MDM Implementation Styles
There are four MDM implementation styles: Consolidation, Registry, Centralized, and Co-existence. The style that best suits your needs depends on the domains you want to involve in your MDM system.
The consolidation approach to MDM involves copying data from source applications into a central hub, where it is matched and merged. The hub creates golden records, which it makes available for distribution to downstream applications or direct consumption by business users and data stewards.
This approach provides added capability in the form of stewardship, which gives data stewards the ability to make data entries, deal with duplicates, and manage rejects. This is a great way to take centrally stored master data and use it for analysis and reporting.

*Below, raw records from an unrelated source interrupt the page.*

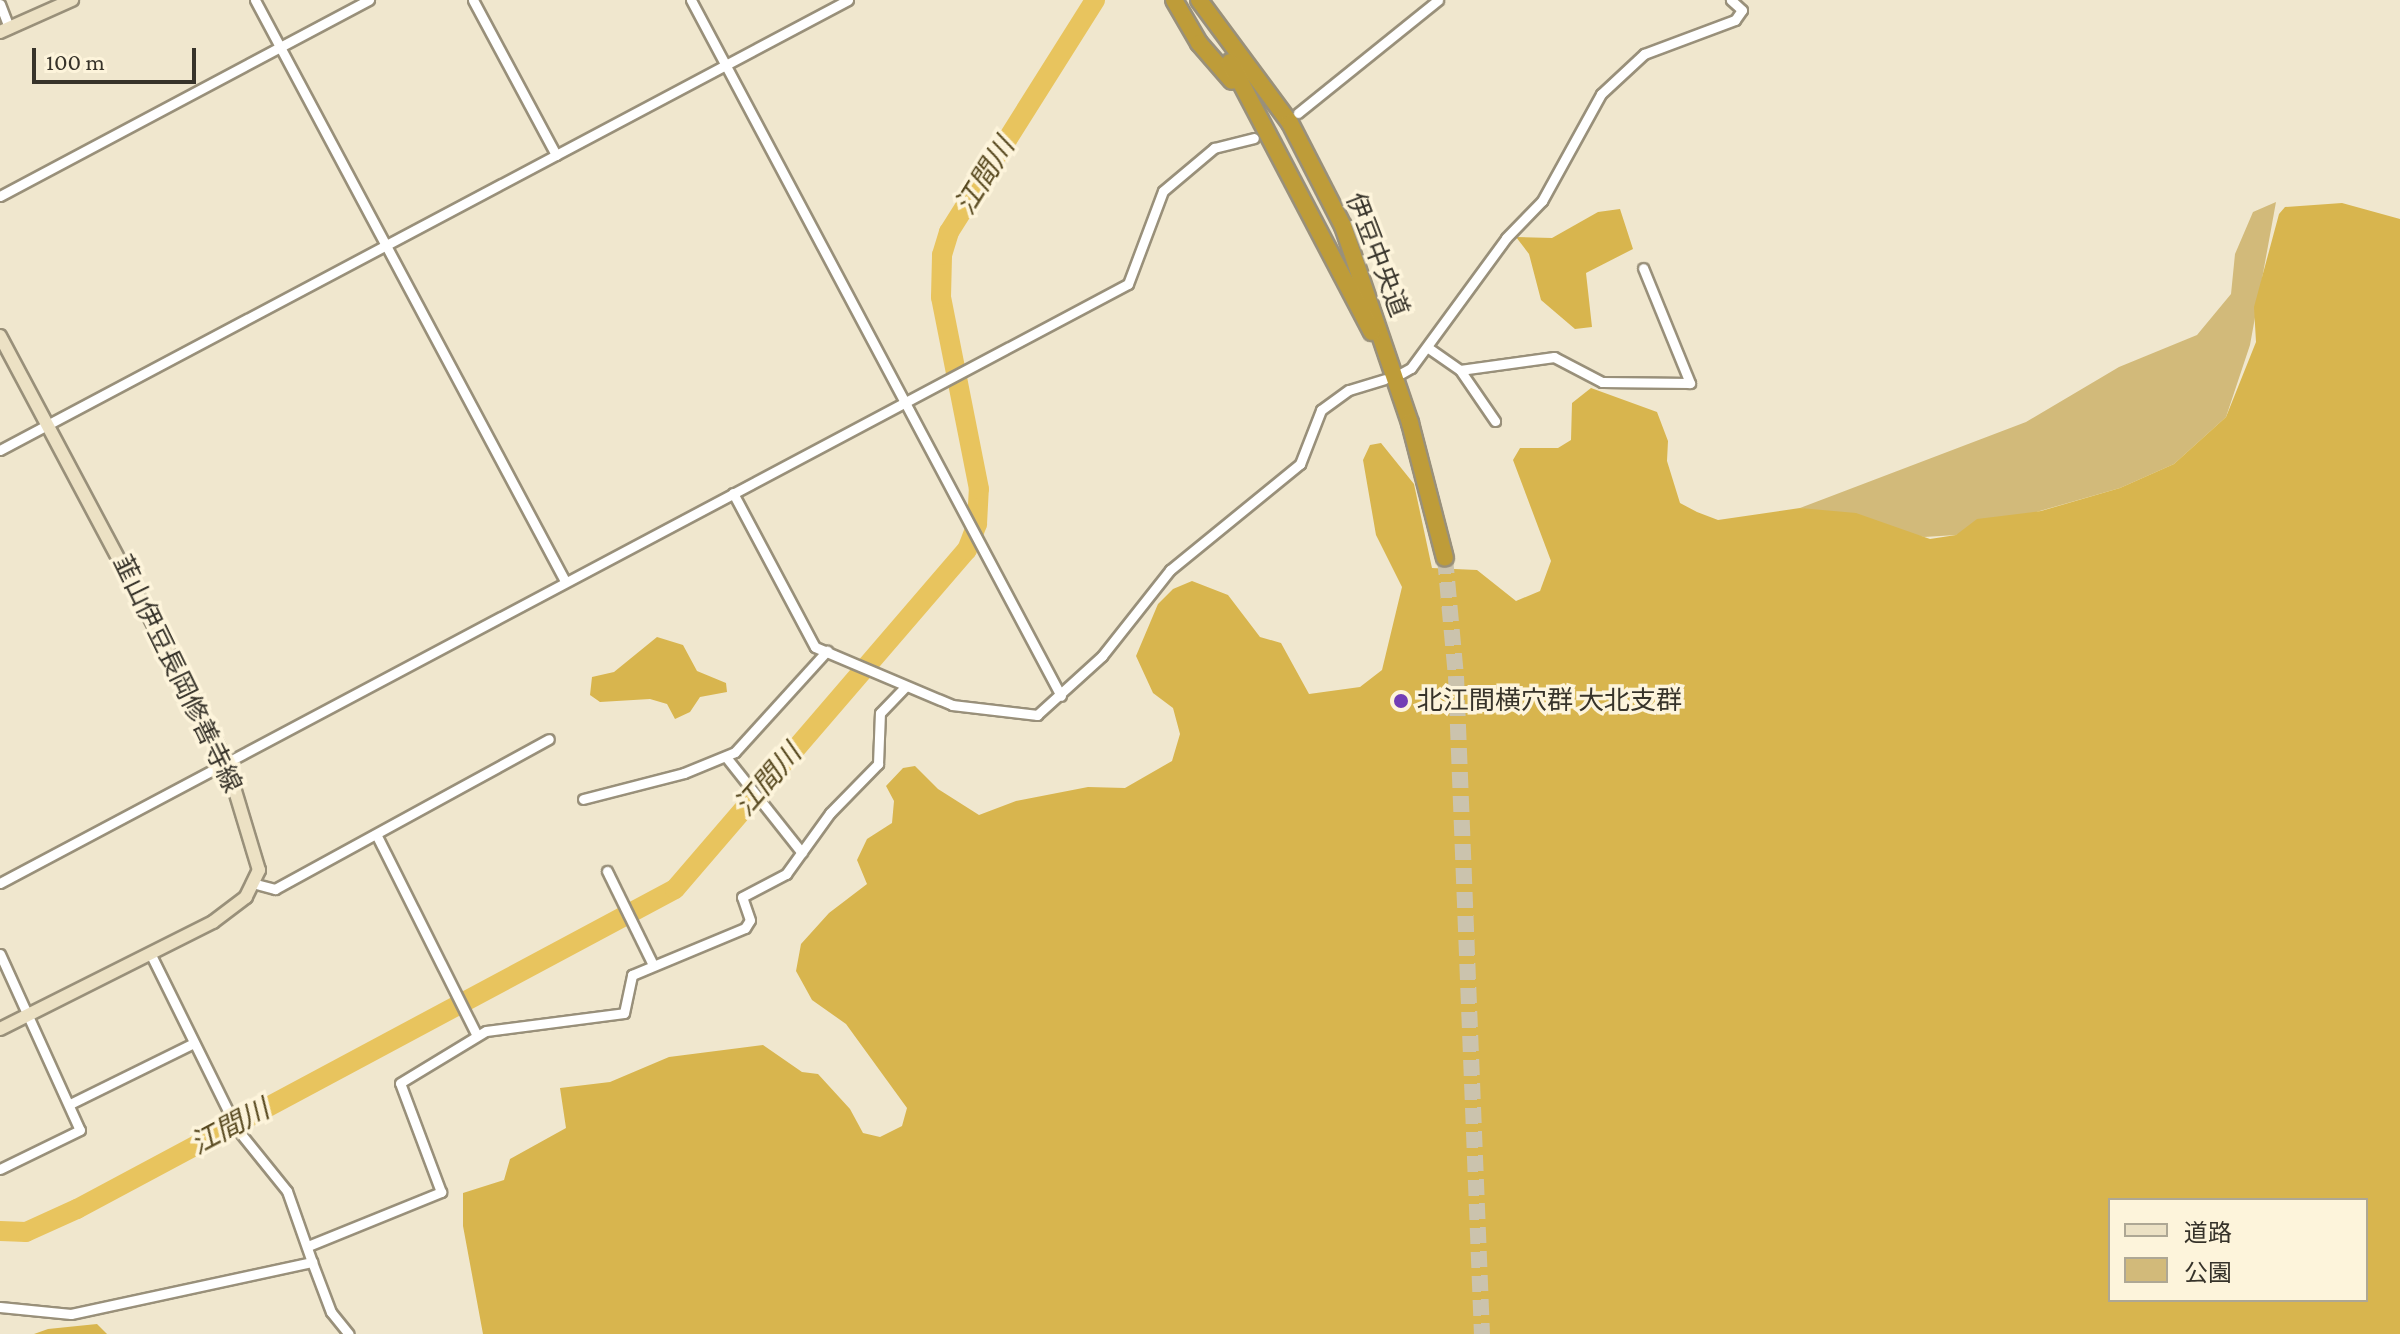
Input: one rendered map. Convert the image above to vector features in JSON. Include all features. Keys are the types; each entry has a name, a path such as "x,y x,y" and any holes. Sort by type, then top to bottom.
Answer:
{"highway":[{"path":"1174,0 1199,43 1258,113"},
{"name":"伊豆中央道","path":"1192,0 1258,113 1385,362 1441,559 1410,423 1343,226 1297,134 1199,0"},
{"path":"1212,0 1270,97"}],"main road":[{"path":"4,30 72,0"},
{"name":"韮山伊豆長岡修善寺線","path":"0,336 226,761 257,853 256,884"},
{"path":"0,1029 213,922 256,884"}],"street":[{"path":"255,0 565,581"},
{"path":"0,196 369,0"},
{"path":"473,0 556,155"},
{"path":"691,0 965,522 1061,696"},
{"path":"0,450 848,0"},
{"path":"1298,113 1438,0"},
{"path":"1402,373 1427,347 1506,238 1542,201 1601,94 1644,54 1735,20 1742,10 1731,0"},
{"path":"0,4 4,30"},
{"path":"0,883 1128,284 1163,191 1214,148 1254,138"},
{"path":"1460,370 1554,357 1602,382 1690,383 1643,268"},
{"path":"1427,347 1460,370 1495,421"},
{"path":"733,493 802,629 815,647 952,705 1030,716 1061,696 1102,656 1160,580 1300,464 1321,410 1349,390 1384,379"},
{"path":"583,799 726,757 754,736 827,651"},
{"path":"308,1246 441,1192 400,1083 476,1034 618,1015 629,1005 629,978 653,965 745,928 750,920 742,897 783,877 830,813 878,764 880,713 906,686"},
{"path":"256,884 275,889 377,836 549,739"},
{"path":"726,757 802,853"},
{"path":"377,836 476,1034"},
{"path":"607,871 653,965"},
{"path":"0,954 80,1130 0,1169"},
{"path":"151,955 237,1129 284,1186 331,1312 349,1334"},
{"path":"70,1104 194,1043"},
{"path":"0,1307 71,1314 312,1262"}],"green space":[{"path":"2276,202 2250,345 2226,417 2174,464 2120,488 1956,535 1924,537 1800,508 2026,422 2119,367 2197,335 2231,294 2235,254 2253,212"}],"shaded area":[{"path":"2342,203 2400,219 2400,1334 483,1334 463,1226 463,1193 504,1180 510,1159 566,1128 560,1088 610,1082 669,1057 763,1045 802,1072 818,1074 850,1109 863,1133 880,1137 902,1126 907,1108 846,1024 812,1000 796,971 801,944 829,913 867,884 857,860 867,839 892,823 894,801 886,786 903,768 915,766 938,789 979,815 1016,801 1088,787 1125,788 1172,761 1180,734 1173,708 1153,693 1136,656 1158,604 1173,589 1192,581 1228,595 1260,637 1281,643 1309,694 1360,687 1382,670 1402,587 1376,535 1363,460 1370,445 1381,443 1414,484 1432,568 1477,570 1516,601 1540,591 1551,561 1513,460 1520,448 1558,448 1571,440 1572,403 1591,388 1657,412 1668,441 1667,461 1680,503 1697,512 1718,520 1800,508 1856,513 1930,539 1956,535 1977,519 2041,511 2120,488 2174,464 2226,417 2256,342 2254,307 2279,214 2285,207"},
{"path":"1620,209 1633,249 1586,273 1592,327 1575,329 1541,300 1529,254 1516,237 1552,238 1598,212"},
{"path":"657,637 683,645 697,671 726,683 727,692 700,697 690,712 675,719 667,704 650,699 600,702 590,695 592,677 614,672"},
{"path":"97,1324 107,1334 34,1334 48,1329"}],"waterway":[{"name":"江間川","path":"0,1231 26,1232 77,1209 675,889 967,550 977,524 979,489 941,297 942,255 949,232 1095,0"}],"tunnel":[{"path":"1445,558 1456,676 1482,1334"}],"place":[{"name":"北江間横穴群 大北支群","path":"1401,701"}]}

The registry style of MDM is focused on identifying duplicates within data sets pulled from multiple source systems. The system cleans and standardizes the data, attaching a unique identifier to duplicate records. The MDM hub stores an index of this source data, keeping track of cross-references between matching source data.
Registry-style MDM is cost effective and doesn’t require much intrusion into source systems. However, it has higher latency and more limited capabilities than other MDM styles.
The centralized, or transactional, MDM style guarantees the highest-quality data, but it’s also the most intrusive and time-intensive. In this type of system, all systems must constantly connect to the data hub for any updates to their master data, which can disrupt existing business and technical processes.
The coexistence style of MDM is the gold standard for large-scale data distribution models. It creates a consolidated data hub that then feeds updated records back to sources. This provides real-time updates in both the master data and the source systems.
The most significant benefit of this style is that it allows data creation on multiple systems. However, it is complicated to deploy and keep secure, and it requires constant data cleaning.